Nino I think I love you, goopies is such an awesome project.
Lol! Thank you Kad. This really gives me energy to keep going.
I defenitely recommend using C/C++. Neuroevolution works best when it can use all of the processor's power.
Do the Guppy's thrusters always fire with the same intensity or is the force calculated from the NN output ? couldn't quite figure that from your answer. In my project the output is directly linked to the amount of thust so the canceling out part you described will be quite hard to accomplish since the outputs would have to be almost the same for every thuster and a big difference in thrust will get the little fellows in quite a dizzying spin
You are right. Guppies' thrusters are directly linked the their Neural Network, and thus can output any number from 0 to 1. So perfect canceling is indeed very unlikely to happen. In fact, when Guppies are first initialized (and are thus completely stupid), they do little more than dizzying spins!

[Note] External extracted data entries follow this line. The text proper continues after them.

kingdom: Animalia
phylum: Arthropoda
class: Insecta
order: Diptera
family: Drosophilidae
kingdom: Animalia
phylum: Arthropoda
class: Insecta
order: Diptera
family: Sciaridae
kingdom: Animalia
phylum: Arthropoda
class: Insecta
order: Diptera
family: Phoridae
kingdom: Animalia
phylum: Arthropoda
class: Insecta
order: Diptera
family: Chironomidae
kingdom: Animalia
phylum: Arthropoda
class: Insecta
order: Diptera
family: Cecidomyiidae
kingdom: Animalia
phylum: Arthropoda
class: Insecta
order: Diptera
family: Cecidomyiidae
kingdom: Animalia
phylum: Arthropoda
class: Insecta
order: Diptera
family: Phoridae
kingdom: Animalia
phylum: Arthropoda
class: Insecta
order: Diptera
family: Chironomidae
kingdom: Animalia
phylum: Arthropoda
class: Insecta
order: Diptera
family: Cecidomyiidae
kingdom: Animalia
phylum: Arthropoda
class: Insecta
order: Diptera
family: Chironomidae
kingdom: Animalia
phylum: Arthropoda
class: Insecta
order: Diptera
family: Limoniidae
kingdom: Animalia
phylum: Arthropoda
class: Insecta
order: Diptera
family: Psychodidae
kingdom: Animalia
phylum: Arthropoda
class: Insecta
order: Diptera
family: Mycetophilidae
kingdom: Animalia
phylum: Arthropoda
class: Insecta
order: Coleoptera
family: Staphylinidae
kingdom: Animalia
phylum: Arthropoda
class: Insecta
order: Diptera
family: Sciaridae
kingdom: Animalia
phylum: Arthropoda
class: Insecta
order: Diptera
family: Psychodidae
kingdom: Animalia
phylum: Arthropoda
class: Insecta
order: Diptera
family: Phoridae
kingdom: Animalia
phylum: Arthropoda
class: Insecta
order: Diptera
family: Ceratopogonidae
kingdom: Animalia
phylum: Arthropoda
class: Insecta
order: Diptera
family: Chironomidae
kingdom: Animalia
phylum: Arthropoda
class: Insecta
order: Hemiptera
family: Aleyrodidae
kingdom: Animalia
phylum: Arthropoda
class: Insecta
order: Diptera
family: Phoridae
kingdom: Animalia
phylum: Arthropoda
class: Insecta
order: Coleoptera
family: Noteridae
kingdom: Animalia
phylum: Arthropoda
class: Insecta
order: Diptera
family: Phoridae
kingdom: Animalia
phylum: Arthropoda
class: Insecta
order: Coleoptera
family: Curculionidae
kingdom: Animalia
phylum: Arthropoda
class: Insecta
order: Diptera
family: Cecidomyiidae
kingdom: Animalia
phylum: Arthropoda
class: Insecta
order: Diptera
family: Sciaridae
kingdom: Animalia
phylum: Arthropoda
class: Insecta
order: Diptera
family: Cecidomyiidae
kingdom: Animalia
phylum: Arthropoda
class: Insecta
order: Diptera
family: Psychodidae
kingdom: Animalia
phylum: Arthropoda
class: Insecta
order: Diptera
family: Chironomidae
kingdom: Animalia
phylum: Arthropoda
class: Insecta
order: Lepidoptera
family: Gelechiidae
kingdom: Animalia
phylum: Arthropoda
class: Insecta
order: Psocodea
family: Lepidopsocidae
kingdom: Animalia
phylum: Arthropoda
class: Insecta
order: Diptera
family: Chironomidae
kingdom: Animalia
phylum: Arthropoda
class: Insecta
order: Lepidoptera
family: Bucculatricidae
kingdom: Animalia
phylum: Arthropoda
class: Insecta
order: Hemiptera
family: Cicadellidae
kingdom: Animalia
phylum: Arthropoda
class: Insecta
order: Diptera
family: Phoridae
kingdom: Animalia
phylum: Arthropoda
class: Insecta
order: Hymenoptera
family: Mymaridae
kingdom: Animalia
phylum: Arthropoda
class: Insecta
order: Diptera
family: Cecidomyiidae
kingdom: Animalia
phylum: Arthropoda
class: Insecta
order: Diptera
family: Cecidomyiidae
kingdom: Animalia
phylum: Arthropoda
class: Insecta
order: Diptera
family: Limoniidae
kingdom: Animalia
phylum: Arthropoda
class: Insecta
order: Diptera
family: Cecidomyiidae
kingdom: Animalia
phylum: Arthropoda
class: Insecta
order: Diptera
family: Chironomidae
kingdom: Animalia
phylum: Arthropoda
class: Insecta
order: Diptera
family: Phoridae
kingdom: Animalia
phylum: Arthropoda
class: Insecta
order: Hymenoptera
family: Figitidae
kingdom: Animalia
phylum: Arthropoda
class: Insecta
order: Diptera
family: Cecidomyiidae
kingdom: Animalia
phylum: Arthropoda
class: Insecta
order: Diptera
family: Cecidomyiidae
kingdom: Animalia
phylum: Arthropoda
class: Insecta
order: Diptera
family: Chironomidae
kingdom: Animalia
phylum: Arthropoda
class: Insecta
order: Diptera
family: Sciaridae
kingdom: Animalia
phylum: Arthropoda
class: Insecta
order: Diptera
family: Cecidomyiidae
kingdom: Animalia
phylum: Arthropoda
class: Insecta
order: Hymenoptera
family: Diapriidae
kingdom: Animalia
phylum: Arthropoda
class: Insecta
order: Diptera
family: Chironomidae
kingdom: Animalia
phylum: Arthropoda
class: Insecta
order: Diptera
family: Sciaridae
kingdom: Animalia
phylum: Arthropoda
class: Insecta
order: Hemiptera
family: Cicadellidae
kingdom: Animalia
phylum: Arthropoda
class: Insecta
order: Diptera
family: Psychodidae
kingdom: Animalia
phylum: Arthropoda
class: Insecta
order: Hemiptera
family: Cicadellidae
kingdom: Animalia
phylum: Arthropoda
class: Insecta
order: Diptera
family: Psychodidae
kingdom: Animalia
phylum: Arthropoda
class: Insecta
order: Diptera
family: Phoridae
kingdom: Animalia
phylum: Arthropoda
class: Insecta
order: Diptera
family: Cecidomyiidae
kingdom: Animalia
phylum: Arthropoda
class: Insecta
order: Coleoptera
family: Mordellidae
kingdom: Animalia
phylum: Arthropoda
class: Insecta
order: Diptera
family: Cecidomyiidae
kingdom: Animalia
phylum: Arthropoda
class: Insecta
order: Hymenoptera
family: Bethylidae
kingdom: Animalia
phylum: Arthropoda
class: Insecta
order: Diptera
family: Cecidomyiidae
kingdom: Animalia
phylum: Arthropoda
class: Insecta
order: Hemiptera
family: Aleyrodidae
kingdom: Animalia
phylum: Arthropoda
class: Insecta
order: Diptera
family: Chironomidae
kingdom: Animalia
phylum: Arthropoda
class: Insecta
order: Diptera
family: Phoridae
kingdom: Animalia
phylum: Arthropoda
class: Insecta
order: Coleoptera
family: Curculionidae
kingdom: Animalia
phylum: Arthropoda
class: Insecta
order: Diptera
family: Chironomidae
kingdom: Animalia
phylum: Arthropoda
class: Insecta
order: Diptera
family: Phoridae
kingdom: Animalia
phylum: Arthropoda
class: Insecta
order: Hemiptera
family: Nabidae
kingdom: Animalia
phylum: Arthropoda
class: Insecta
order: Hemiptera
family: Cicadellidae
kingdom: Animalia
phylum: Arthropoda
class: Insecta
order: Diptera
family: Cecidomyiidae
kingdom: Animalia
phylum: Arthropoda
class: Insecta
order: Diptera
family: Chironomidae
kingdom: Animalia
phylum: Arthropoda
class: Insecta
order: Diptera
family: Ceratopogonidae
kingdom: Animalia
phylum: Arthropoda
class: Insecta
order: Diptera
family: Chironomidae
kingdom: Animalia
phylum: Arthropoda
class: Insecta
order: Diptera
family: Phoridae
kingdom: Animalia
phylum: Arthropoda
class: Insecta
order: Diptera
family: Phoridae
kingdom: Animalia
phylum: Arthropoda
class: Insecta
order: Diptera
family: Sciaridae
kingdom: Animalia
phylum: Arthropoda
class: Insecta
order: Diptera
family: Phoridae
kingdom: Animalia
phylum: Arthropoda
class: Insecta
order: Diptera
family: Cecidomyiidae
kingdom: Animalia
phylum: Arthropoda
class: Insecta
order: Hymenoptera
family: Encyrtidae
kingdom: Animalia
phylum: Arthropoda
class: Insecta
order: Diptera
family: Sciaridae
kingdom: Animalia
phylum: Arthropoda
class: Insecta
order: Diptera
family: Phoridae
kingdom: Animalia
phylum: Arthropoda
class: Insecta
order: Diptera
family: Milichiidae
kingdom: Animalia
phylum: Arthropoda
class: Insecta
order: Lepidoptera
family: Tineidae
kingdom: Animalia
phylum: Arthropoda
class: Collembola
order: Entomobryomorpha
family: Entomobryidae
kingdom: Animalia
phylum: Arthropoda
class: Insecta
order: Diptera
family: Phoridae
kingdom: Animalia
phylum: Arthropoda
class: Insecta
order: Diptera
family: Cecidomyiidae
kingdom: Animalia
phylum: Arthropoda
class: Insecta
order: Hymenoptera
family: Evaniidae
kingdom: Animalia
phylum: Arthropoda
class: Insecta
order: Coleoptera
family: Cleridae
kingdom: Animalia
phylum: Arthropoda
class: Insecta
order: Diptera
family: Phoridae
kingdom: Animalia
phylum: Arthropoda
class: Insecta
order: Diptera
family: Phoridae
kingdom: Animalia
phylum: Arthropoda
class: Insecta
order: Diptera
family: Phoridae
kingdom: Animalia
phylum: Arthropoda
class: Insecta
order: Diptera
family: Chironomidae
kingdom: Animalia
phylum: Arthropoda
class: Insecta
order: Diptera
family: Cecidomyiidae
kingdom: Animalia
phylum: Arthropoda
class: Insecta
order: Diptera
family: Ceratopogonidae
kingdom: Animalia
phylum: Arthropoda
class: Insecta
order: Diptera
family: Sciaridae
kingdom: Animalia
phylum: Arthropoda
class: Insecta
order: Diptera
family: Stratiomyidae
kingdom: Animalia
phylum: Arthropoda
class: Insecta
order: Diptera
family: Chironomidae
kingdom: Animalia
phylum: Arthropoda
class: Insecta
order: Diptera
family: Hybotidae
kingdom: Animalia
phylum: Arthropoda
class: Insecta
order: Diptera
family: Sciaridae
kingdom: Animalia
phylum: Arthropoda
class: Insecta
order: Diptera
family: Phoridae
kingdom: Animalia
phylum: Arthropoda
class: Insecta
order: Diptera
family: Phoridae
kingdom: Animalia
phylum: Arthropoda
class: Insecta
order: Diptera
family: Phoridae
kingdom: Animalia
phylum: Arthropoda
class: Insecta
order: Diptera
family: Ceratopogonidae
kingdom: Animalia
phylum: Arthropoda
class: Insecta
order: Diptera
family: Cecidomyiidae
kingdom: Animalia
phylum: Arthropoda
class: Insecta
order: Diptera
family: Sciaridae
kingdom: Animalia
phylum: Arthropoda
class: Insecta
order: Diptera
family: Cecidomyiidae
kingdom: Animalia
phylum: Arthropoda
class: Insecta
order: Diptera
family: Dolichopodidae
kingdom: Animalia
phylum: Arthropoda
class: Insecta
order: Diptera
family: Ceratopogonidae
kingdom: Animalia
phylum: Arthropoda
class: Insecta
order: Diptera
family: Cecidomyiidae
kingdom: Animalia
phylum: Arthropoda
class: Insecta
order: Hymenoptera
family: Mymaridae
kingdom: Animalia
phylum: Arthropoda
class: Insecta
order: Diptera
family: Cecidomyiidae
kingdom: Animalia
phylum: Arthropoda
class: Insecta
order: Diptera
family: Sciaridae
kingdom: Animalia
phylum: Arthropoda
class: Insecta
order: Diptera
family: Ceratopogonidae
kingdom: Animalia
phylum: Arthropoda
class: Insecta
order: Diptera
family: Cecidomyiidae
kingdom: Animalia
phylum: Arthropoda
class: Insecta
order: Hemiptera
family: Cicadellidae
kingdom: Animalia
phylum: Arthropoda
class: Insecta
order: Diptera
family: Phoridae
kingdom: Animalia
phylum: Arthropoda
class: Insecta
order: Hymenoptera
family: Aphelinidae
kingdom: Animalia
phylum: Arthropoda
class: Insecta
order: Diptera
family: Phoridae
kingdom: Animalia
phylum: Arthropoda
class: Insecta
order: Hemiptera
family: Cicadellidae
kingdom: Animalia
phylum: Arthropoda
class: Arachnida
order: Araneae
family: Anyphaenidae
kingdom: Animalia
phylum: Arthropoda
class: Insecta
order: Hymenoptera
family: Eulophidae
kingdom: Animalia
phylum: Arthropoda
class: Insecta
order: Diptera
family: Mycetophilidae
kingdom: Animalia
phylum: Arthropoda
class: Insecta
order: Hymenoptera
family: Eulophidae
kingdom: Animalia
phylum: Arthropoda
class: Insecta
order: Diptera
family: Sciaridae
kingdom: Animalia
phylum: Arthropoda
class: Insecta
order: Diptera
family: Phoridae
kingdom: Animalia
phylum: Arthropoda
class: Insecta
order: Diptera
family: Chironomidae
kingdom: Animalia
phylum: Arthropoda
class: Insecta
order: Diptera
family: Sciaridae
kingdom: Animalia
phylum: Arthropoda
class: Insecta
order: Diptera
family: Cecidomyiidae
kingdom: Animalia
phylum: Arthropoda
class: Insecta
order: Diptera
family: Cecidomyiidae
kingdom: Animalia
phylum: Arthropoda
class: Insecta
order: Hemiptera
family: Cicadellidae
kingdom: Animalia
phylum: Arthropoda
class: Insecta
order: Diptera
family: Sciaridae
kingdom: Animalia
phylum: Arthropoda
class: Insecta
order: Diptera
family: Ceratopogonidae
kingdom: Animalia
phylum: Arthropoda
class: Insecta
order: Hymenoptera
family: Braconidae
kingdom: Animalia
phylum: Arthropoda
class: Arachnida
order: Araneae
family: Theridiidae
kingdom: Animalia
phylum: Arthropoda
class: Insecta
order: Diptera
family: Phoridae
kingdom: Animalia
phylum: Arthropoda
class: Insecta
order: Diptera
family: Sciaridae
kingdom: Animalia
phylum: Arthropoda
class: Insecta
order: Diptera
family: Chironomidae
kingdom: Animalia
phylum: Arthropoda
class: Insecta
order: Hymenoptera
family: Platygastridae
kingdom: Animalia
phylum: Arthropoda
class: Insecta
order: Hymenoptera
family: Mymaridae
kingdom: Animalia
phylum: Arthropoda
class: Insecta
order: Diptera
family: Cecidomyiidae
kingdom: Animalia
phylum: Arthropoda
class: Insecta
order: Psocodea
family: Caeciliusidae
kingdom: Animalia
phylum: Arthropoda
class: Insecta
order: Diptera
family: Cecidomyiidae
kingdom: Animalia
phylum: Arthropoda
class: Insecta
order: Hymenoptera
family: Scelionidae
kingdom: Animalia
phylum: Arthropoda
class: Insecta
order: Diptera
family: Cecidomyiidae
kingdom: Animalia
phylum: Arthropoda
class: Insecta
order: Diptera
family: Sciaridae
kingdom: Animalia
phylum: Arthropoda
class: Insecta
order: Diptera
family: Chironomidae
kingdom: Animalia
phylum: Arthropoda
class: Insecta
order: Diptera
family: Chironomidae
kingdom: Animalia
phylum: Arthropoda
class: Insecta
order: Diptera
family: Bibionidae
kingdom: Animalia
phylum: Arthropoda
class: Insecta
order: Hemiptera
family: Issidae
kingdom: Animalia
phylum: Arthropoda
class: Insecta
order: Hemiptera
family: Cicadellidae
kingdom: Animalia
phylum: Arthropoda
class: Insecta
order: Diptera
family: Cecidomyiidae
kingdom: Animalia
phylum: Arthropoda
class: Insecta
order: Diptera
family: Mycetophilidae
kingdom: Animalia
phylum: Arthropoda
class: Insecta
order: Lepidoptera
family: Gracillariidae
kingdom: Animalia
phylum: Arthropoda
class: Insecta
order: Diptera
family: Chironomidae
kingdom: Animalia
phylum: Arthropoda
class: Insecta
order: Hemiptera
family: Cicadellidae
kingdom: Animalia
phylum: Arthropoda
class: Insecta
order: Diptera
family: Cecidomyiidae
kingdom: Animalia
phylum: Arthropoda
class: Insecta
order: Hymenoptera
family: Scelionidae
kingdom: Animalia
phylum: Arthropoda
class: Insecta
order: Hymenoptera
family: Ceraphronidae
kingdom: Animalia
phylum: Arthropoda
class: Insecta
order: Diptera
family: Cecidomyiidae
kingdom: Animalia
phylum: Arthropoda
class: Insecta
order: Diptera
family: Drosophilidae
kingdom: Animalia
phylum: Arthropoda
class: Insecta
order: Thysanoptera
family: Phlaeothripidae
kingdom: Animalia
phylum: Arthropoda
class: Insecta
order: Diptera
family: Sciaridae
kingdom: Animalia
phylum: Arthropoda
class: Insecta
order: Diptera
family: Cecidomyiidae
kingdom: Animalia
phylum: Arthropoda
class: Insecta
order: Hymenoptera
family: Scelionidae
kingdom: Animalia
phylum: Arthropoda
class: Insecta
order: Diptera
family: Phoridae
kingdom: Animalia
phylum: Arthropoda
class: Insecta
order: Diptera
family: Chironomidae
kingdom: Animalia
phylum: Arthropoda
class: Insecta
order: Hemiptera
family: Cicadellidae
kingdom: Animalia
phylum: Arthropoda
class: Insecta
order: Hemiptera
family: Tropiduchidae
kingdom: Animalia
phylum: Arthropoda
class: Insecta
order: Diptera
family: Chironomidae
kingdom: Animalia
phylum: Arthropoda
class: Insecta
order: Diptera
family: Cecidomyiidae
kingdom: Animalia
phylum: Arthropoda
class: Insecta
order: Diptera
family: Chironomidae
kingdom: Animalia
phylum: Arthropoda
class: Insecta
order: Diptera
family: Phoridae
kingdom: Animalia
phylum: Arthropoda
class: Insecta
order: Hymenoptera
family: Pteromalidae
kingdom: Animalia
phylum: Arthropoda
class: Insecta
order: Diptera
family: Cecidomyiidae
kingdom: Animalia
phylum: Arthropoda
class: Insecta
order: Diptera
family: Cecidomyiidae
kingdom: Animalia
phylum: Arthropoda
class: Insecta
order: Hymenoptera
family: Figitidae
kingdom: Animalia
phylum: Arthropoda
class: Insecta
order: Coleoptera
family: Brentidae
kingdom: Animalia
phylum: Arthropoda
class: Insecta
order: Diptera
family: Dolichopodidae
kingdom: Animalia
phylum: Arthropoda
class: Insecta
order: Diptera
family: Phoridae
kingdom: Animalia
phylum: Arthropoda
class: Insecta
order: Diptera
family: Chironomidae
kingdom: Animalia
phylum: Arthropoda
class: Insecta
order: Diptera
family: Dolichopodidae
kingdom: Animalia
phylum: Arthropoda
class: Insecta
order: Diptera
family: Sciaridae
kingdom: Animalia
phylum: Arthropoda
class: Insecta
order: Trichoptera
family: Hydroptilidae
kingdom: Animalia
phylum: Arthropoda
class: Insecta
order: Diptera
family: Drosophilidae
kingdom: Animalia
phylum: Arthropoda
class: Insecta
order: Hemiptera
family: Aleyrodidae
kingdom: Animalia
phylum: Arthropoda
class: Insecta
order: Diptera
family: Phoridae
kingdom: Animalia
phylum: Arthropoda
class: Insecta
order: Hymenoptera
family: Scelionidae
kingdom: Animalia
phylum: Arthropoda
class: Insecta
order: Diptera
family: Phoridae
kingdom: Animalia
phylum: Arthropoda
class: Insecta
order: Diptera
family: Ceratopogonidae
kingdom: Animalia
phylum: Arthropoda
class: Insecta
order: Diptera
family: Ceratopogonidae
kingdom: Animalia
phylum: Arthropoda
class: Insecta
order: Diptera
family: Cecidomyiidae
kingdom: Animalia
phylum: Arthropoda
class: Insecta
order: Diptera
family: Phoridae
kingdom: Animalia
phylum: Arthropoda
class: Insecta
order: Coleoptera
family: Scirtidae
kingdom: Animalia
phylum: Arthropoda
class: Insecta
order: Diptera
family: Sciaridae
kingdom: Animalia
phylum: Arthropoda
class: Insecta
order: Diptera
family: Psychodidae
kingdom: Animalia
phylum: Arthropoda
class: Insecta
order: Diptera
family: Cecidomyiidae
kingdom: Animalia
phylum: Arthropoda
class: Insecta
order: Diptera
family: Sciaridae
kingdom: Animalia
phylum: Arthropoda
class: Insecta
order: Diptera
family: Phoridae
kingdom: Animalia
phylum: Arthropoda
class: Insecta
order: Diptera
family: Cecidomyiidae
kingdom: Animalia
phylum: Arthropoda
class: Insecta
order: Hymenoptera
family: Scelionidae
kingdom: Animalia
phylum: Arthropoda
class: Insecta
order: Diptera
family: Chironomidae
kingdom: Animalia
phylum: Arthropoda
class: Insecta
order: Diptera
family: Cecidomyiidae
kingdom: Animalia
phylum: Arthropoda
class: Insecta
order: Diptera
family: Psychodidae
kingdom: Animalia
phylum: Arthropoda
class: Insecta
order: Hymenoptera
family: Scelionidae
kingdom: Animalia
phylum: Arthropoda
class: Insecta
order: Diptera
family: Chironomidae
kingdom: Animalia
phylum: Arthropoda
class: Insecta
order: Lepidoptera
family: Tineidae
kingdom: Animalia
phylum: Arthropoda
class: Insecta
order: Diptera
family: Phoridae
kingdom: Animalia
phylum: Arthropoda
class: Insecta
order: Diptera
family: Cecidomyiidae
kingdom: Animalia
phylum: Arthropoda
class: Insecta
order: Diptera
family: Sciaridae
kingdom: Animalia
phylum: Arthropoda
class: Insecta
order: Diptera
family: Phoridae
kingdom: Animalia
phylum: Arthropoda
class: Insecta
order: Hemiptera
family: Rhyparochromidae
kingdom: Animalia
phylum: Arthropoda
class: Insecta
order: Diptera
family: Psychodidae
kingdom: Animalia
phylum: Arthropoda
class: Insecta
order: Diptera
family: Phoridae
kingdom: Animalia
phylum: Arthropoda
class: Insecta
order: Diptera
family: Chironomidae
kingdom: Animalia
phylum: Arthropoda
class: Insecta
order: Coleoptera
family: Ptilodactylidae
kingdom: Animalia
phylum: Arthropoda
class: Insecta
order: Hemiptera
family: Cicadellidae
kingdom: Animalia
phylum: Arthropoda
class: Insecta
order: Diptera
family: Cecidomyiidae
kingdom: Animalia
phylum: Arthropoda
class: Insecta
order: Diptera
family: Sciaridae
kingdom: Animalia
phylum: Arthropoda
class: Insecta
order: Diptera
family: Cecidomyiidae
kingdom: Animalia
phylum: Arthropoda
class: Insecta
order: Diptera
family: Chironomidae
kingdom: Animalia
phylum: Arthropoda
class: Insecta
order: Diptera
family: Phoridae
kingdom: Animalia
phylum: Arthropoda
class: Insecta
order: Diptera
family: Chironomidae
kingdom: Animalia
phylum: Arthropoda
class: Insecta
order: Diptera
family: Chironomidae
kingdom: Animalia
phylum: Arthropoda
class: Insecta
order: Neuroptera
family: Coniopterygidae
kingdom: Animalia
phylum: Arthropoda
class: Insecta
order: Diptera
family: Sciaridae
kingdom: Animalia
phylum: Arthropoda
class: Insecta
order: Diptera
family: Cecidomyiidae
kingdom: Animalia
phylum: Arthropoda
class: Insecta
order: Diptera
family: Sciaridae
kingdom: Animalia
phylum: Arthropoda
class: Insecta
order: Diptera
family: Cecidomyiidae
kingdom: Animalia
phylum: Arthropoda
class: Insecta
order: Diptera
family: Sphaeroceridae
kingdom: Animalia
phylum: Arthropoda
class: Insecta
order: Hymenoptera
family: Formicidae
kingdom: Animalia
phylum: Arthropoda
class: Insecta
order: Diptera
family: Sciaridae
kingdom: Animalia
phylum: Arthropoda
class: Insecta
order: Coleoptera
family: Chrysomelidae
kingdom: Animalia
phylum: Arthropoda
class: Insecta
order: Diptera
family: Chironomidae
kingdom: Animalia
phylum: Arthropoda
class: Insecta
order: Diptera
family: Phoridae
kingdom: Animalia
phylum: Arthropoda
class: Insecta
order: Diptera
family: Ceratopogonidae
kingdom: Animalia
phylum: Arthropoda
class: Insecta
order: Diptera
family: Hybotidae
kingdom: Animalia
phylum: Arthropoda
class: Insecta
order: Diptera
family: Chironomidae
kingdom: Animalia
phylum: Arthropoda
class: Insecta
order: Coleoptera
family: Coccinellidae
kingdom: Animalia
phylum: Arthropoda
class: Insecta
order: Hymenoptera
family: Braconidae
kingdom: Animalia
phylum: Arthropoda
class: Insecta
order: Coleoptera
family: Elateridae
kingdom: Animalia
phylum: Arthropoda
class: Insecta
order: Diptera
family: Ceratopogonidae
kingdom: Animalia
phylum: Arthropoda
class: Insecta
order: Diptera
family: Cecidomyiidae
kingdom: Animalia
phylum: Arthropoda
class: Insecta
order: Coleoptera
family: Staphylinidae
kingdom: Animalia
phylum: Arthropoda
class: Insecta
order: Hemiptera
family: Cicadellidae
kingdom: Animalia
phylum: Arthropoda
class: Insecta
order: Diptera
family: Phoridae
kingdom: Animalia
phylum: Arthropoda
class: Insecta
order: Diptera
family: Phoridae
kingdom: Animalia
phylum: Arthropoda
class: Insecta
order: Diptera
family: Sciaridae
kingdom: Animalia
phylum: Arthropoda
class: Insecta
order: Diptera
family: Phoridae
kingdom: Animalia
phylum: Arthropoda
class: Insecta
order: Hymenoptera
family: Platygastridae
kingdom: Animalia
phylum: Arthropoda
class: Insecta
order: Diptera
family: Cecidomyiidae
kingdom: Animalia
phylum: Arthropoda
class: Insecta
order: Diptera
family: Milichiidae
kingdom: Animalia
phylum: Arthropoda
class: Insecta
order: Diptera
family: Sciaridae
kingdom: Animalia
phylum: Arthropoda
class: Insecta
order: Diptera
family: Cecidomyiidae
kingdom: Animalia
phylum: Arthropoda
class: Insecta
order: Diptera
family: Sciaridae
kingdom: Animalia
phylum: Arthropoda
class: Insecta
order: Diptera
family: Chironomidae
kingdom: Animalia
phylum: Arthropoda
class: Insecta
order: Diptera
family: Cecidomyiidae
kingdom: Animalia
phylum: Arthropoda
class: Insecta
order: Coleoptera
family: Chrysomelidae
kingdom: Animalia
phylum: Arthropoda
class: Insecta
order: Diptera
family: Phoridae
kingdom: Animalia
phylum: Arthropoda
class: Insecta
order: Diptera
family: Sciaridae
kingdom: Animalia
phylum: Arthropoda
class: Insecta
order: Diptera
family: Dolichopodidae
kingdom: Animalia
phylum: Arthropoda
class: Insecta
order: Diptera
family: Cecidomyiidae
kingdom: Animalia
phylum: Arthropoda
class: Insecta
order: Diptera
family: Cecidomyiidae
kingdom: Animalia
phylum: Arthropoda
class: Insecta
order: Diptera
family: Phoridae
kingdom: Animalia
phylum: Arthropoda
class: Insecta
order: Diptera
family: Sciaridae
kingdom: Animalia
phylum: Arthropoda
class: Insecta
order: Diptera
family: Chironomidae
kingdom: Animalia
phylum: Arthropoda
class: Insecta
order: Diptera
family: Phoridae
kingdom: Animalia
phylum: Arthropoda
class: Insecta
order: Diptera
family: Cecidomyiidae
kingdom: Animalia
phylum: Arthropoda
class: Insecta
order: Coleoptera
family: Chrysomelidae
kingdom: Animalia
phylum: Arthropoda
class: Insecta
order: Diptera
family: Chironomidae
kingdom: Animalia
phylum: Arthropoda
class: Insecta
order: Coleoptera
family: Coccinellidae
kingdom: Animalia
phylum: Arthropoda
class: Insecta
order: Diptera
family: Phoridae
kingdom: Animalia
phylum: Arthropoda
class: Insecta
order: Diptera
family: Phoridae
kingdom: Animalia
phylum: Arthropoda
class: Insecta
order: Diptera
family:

I found out the sight sensors in my project were a bit crude too, just letting a 'Critter' (as I called them) know the distance vector of the nearest other Critter and the nearest food. This works but I really dig your idea of giving them a virtual eye that mimics nature. How do you calculate the amount of light hitting one of the photo-cells ? I just figured I divide the RGB values by the length of the ray that hits the object ... but that seems a bit simplistic, although it works quite well.
I'd say that programming the Guppies' Eyes ad Skin sensors took about 75% of all the total work on the project! I tried several models...
Firstly I used Box2D RayCasting system to directly cast rays outwards from each Guppy eye/skin cell into the world. Whenever these rays hit another entity, the corresponding cell would fire an input into the Guppy brain. Its intensity would depend on the distance at which the ray contacted the entity. This worked well, but I discovered it was VASTLY inefficient (as for each Guppy being simulated, I'd had to cast a ** of a lot of rays. Box2D was really struggling and I could not have more that 40 Guppies running simultaneously without experiencing severe lag).
What I do now is have a single eye sensor (that has the shape of the Guppy's field of view) and a single skin sensor (with the shape of a large circle around each Guppy). When an entity enters any of these sensors it is added to a render Queue, which is owned by the Guppy that owns the sensor. On each loop, each Guppy iterates through its render queue and calculates the level of activation of each cell depending on the angle, the distance and the size of the entity on the Queue, efectively "Renderind" a 1D image of its world (in color for the eye, and monochrome for it's skin).
Figuring out how to do this was a huge pain! I even had to learn some Calculus and I'm not a good mathematician! The results, however, are crazy good. Guppies now receive a much smoother and realistic input and it's all done much faster than Ray Casting. I can now have up to 200 Guppies being run simultaneously.